◆ **EXTRACT**

..............................

On Saturday at 1.30am, the worst allergy reaction struck. I was very stoned and groggy from all the medication, but a voice in my heart told me not to sleep. I think if I had slept, I would have died in my sleep. I felt that my heart was failing. My whole system was shutting down and I was going into shock. I was blacking out. I woke my husband up and he jabbed me with the Epi-Pen and once again we rushed to the ER. This time I knew that I might not return at all. I slipped into unconsciousness in the car and then suddenly I wasn't in my body anymore. I moved into this dimly lit tunnel and Death embraced me. I was in Death's arms and it was leading me to go deeper into the tunnel. The coldness that Death was can never be measured with all the eons of winters on this earth combined. As I moved into the tunnel with Death, I heard my husband’s voice calling me from a distance. He kept on calling my name, asking me to go back and that our son needs me. I looked back and in an instance, I was back in my body.

..............................

◆ **GIVEN RECORDS**
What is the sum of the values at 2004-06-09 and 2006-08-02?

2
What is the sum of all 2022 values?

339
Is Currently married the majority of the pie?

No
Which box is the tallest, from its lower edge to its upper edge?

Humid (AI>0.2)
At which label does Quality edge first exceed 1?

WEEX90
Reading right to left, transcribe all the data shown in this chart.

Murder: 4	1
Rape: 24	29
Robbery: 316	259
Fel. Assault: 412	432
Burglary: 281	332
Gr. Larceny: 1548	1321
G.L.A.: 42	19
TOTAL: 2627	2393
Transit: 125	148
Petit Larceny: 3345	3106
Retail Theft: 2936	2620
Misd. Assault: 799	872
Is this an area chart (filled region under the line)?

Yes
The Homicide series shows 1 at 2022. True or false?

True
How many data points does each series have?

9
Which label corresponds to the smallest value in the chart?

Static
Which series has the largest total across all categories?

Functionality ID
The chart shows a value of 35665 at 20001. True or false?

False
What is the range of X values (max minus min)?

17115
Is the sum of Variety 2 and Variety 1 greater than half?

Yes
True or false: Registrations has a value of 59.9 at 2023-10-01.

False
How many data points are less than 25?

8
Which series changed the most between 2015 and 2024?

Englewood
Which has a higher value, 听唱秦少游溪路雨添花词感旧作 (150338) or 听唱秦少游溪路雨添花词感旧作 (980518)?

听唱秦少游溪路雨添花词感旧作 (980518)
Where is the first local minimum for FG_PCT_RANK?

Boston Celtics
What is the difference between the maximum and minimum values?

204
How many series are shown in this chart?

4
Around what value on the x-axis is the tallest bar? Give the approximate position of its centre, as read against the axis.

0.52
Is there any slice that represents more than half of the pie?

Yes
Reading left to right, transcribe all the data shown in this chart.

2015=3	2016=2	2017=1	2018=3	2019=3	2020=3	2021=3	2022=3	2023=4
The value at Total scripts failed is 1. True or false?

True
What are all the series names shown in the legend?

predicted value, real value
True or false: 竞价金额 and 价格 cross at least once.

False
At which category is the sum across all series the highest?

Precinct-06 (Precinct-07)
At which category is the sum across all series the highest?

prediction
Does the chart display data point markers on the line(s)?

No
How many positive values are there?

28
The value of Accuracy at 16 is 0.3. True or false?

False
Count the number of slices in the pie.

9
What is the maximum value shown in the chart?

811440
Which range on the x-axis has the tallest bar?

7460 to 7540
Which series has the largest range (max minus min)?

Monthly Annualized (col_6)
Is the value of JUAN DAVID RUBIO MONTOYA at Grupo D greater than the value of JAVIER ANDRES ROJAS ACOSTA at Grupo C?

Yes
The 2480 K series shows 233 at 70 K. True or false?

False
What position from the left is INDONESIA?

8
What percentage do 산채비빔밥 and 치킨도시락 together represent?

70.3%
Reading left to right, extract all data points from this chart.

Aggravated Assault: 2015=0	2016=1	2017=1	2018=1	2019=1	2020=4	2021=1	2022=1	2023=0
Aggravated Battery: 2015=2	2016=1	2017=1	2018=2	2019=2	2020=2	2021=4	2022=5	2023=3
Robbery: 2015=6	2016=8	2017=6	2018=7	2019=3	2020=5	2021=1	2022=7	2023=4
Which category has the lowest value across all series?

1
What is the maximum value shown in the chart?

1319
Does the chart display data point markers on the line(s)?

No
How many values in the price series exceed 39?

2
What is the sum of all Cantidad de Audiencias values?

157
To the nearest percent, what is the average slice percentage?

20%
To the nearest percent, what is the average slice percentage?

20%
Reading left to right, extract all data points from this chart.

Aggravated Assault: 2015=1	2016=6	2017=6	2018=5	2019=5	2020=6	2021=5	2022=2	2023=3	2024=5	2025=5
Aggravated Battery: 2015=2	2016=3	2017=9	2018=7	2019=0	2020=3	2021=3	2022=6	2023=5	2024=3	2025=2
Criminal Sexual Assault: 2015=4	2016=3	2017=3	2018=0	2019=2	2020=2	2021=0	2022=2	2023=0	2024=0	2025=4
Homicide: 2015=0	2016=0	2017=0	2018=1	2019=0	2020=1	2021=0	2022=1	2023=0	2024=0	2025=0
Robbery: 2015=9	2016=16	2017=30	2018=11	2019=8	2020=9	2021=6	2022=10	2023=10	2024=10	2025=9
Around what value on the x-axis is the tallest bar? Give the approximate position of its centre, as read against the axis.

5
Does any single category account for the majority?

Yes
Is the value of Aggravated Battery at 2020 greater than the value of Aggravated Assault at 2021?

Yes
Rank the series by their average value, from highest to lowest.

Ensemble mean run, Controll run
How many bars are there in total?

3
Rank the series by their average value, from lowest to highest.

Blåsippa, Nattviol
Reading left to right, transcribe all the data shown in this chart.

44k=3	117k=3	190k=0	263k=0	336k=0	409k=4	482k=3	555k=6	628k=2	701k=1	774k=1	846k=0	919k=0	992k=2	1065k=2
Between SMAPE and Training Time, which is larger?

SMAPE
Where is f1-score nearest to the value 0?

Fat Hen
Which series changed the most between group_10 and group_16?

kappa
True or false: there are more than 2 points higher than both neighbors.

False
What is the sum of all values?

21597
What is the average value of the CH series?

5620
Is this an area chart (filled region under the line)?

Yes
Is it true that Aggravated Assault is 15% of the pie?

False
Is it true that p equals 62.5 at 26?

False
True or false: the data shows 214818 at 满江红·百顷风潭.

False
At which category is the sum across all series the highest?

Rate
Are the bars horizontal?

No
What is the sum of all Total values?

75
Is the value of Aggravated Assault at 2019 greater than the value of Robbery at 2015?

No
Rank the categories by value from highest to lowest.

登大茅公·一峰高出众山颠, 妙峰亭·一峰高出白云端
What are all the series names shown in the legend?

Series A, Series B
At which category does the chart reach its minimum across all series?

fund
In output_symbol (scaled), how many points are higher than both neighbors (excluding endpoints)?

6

..............................

◆ **TASK TO CARRY OUT**
Answer these questions from the account of the allergy reaction:
(a) At what time on Saturday did the worst reaction strike?
(b) What did the husband use to jab the narrator before they rushed to the ER?
(c) Whose voice was heard calling from a distance in the tunnel?

◆ **TASK RESPONSE**
(a) 1.30am
(b) The Epi-Pen
(c) The narrator's husband's